La nouvelle constitution prévoit en outre une extension du domaine de la loi (les domaines dans lesquels le Parlement est appelé à légiférer ont été substantiellement étendus à une diversité de matières nouvelles, soit plus d'une cinquantaine).

Dans le nouveau texte constitutionnel, la Justice est hissée au statut d'un pouvoir autonome et indépendant, au service d'une protection réelle des droits et de l'assurance du respect des lois.

La pierre angulaire de ce pouvoir est désormais le Conseil Supérieur du Pouvoir judiciaire, présidé par le Roi, qui veille notamment à l'application des garanties accordées aux magistrats.

Ce conseil, dont la vice-présidence est accordée désormais au président de la cour de cassation (Cour suprême) au lieu du ministre de la justice, a vu sa composition élargie à des personnalités à la compétence et la réputation reconnues.

Il dispose de prérogatives élargies, au-delà de la carrière des magistrats, au contrôle, à l'évaluation de l'état de la justice et du système judiciaire, ainsi qu'à la formulation de recommandations en la matière, avec une représentation des femmes magistrats en proportion de leur présence dans le corps de la magistrature.

Le nouveau texte confère aux magistrats des garanties fondamentales fortes pour pouvoir agir en toute indépendance.

Ainsi les magistrats du siège ne sont astreints qu'à la seule application du droit, et la loi sanctionne toute personne qui tente d'influencer le juge de manière illicite.

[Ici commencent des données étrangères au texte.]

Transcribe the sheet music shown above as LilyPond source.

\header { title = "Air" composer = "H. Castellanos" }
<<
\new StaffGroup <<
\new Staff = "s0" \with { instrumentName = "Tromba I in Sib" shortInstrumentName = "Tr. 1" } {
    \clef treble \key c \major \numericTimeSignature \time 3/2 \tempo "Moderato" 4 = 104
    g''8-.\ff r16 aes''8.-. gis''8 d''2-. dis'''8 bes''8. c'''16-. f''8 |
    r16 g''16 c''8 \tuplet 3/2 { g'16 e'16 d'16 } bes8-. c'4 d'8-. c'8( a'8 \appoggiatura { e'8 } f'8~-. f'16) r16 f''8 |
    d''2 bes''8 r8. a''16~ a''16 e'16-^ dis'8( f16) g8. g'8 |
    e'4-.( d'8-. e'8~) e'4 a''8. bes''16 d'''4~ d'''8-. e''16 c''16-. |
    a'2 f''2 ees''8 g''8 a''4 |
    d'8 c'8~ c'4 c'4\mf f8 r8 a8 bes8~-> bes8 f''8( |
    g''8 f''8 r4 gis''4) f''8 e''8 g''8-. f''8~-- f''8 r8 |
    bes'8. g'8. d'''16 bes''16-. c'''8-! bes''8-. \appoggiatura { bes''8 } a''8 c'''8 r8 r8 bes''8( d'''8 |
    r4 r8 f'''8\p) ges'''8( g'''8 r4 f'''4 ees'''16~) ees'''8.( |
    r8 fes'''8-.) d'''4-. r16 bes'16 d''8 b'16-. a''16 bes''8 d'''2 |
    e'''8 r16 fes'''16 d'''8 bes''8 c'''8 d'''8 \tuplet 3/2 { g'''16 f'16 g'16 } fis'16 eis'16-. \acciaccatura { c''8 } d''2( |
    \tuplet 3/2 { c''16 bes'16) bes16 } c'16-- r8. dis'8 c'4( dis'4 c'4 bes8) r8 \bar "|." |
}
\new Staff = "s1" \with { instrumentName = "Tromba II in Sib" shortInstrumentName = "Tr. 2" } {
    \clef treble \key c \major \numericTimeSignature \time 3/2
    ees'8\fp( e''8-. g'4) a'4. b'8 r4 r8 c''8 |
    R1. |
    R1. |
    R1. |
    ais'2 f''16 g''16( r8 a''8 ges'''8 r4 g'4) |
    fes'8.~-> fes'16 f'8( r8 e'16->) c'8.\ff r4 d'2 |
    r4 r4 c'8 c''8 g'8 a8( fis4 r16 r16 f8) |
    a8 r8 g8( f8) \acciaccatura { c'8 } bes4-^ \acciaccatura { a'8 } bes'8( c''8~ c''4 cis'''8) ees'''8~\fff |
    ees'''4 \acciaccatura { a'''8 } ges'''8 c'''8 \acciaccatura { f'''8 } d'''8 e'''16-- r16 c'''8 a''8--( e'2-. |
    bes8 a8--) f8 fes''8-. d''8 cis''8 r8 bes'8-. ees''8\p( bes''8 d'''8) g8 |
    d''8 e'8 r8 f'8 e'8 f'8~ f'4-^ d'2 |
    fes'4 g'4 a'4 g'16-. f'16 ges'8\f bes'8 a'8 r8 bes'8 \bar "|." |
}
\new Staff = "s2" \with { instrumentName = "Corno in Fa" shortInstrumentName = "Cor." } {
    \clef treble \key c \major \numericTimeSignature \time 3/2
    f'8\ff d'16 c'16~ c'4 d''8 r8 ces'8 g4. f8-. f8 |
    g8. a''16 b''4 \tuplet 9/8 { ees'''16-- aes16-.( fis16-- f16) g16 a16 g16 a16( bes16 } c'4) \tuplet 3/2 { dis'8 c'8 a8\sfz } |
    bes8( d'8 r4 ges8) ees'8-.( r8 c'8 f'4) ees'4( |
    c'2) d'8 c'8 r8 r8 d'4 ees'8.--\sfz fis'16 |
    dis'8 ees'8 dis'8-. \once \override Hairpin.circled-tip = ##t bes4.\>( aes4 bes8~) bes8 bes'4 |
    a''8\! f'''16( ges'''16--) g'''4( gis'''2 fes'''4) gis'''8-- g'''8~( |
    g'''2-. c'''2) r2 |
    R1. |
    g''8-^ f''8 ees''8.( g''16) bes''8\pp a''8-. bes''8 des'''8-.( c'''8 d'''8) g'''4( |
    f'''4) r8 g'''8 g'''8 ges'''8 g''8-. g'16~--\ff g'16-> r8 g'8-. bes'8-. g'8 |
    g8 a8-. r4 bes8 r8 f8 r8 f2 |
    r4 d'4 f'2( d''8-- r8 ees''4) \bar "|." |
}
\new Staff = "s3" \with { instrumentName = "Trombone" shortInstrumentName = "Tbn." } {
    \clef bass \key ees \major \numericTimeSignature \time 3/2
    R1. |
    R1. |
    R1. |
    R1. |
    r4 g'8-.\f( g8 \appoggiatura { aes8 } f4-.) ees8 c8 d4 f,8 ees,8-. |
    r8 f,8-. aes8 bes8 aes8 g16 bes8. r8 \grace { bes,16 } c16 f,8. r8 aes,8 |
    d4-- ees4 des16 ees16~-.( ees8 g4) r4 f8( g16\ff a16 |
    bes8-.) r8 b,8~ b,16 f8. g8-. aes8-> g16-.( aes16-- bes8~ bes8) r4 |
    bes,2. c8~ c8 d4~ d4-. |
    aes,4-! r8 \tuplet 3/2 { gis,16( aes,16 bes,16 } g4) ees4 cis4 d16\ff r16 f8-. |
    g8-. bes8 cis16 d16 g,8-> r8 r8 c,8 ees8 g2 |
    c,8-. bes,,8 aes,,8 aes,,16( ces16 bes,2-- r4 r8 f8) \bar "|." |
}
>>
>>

Dans ce nouveau dispositif, la Cour constitutionnelle, assume le rôle de gardienne de la constitution, avec des innovations notamment concernant le mode de désignation de ses membres et la possibilité désormais d'être saisie par les justiciables qui contestent la constitutionnalité de textes qui leur sont appliqués.

La nouvelle loi Fondamentale prévoit en outre la création d'un Conseil Supérieur de Sécurité, présidé le Souverain, qui se veut une instance de concertation sur les stratégies de sécurité intérieure et extérieure du pays, et de gestion des situations de crise.

La Constitutionnalisation de la régionalisation avancée constitue également une grande nouveauté dans le texte constitutionnel. Parallèlement à la réorganisation des pouvoirs entre les institutions constitutionnelles, la nouvelle Constitution ouvre la voie à une réorganisation démocratique des compétences entre l'Etat et les régions, avec une consécration des principes directeurs de la régionalisation marocaine, en l'occurrence l'unité nationale et territoriale, l'équilibre, la solidarité et la pratique démocratique, l'élection des conseils régionaux au suffrage direct, et le transfert de l'exécutif de ces conseils à leurs présidents.

Ce système est adossé à la mise en place d'un Fonds de péréquation interrégionale et d'un autre Fonds de mise à niveau sociale des régions.

Enfin, la nouvelle constitution introduit la constitutionnalisation des Instances de protection des droits et libertés, de régulation et de bonne gouvernance à savoir, le Conseil national des droits de l'Homme, le Médiateur, le Conseil de la communauté marocaine à l'étranger, l'autorité chargée de la parité et de la lutte contre toutes formes de discrimination, et les instances de bonne gouvernance et de régulation.

Autre nouveauté, en matière de révision partielle et limitée de la Constitution, celle-ci peut s'opérer sur la base d'un vote à 2/3 des membres composant les deux chambres réunies en congrès.